New findings unveil Qin-era ceremonial rites
After Qinshihuang united the country and established his mighty empire, the founder of the Qin Dynasty (221-206 BC), and the first emperor in Chinese history, might still have harbored nostalgia toward the land where his power originated.
In Lixian county, Gansu province, the top of a mountain was deliberately flattened, and a ceremonial structure was built. Many centuries later, this 28,000-square-meter terrace was dubbed by locals as Sijiaoping, which means "a quadrangle plain".
From 2020 to 2022, a joint archaeological team led by Gansu Provincial Institute of Cultural Relics and Archaeology and Shanghai-based Fudan University, through excavations on Sijiaoping site, unveiled this exceptional chapter of the past that had previously been missing from historical documentation.
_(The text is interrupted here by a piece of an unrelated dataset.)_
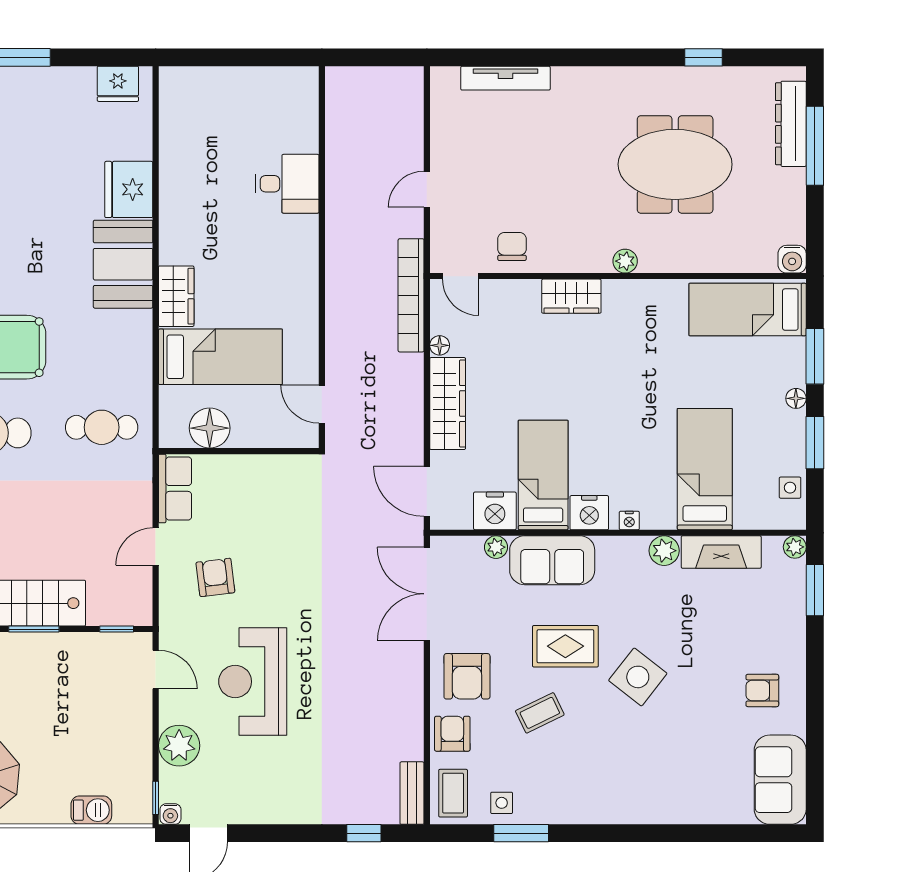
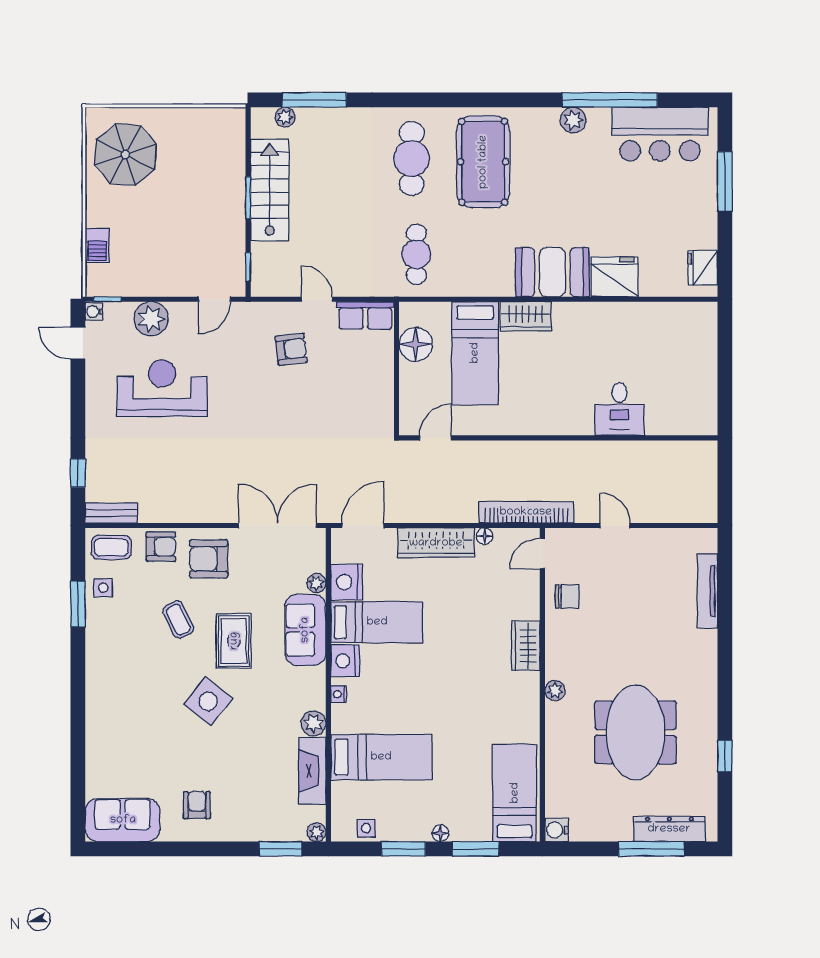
reception desk: (253, 682) -> (162, 388), moved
As Hou Hongwei, an associate researcher with the Gansu institute, briefed media at Wednesday's news conference, in association with the National Cultural Heritage Administration, he explained that outer walls made of rammed earth were found surrounding the terrace, and a large number of earthen architectural ruins were also excavated within the site.
"We found an earthen terrace in the center, which was surrounded by auxiliary structures in four corners," he said. "The basic layout of this complex is symmetrical.
"We can clarify that there was a three-tier structure within the compound," he explained. "That indicates the rigid ritual system."